If you are a sports fan or if you live with a sports fan then your weekly schedule becomes inextricably linked with what sporting events are on at what times during each week. The conflict between missing a sporting event for a poorly committed to social event and missing an appealing social event to watch a game is an important balancing act in any kind of romantic, familial, or business relationship between a sports fan and a non-sports fan. To help facilitate this complicated advanced mathematics, Dear Sports Fan has put together a table showing the most important sporting events of the upcoming week. Print it out, put it on your fridge, and go through it with your scheduling partner.
For full coverage of all the NHL and NBA games, see our NHL forecast and NBA forecast.
Download a full-size copy here.
Monday: It’s a good day for living on the west coast or being a vampire.
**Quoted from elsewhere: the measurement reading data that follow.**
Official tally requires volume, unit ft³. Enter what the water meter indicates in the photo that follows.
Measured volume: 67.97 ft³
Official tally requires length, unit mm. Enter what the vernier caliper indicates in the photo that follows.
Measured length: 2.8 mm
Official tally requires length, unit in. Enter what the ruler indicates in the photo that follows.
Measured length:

The best of today’s sports start at 9 p.m. with the Australian Open, which continues through to around six in the morning, and 10:30 p.m. with a matchup of the best two teams in the NBA, the Golden State Warriors and San Antonio Spurs.
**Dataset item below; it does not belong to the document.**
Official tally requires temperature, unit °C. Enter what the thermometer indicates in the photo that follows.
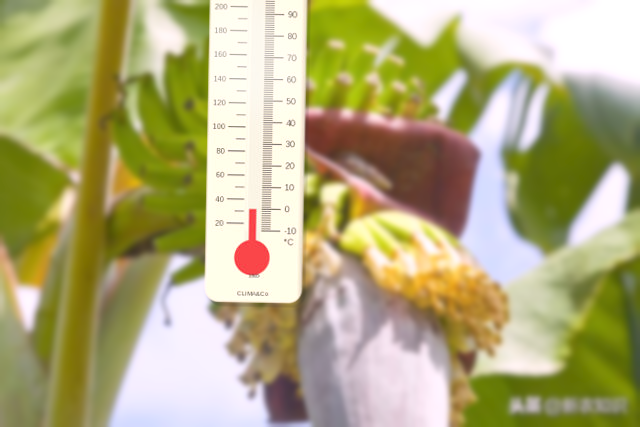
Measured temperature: 0 °C
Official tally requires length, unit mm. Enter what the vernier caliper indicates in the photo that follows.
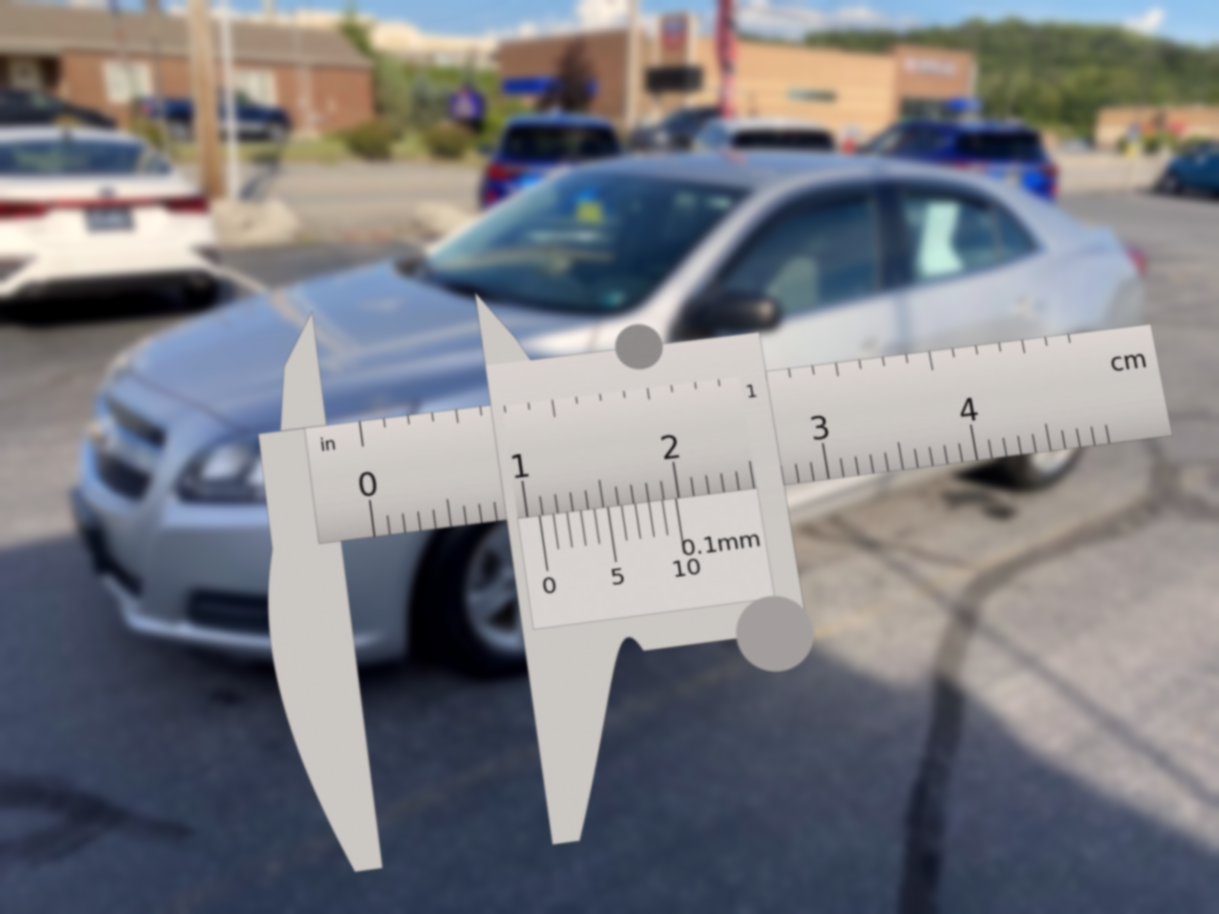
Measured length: 10.8 mm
Tuesday: A relatively uneventful day of sports, to be honest.
Wednesday: Today has the same format as yesterday: soccer, hockey, tennis, but each one is slightly more compelling than Tuesday’s version. I’m particularly looking forward to a chance to see by far the best team in hockey right now, the Washington Capitals, try to deal with a physical and desperate Philadelphia Flyers. In tennis, the Australian Open semifinals begin.
Thursday: I just want to register a complaint to the sports gods. With all of the national sports channels, how can it be that no one is televising the NCAA men’s basketball game between Iowa and Maryland, two top 25 teams. Pah.
Friday: Date night! One of the joys of the FA Cup soccer tournament in England is that you get to pull for true Davids like Derby County in games against insane Goliaths like Manchester United. Come on Derby!
Saturday: If you wake up early or are having trouble sleeping, turn on the Australian Open and catch the women’s finals. If you don’t get much sleep, don’t worry, you can spend the rest of the day blearily and happily in front of the TV, watching excellent basketball games between Louisville and Virginia and Kentucky and Kansas in men’s college basketball, and between the San Antonio Spurs and soap-operatic Cleveland Cavaliers in the NBA.
Sunday: Sports fans everywhere mourn the first Sunday in 20 weeks without a single real NFL football game. Instead, we get the men’s Australian Open finals in tennis, a sub-par nationally televised NBA game, a nice men’s international soccer friendly between the U.S. and surprisingly dominant Iceland, and a couple of all-star games. I’m actually interested in watching the hockey one, because they’ve gone to an all three-on-three format which should truly showcase the talent on-hand.
Caveat — This forecast is optimized for the general sports fan, not a particular sports fan. As such, your mileage may vary. For instance, you or the sports fan in your life is a fan of a particular team, then a regular season MLB baseball game or MLS soccer game may be more important on a particular day than anything on the forecast above. Use the calendar as a way to facilitate conversation about scheduling, not as the last word on when there are sports to watch.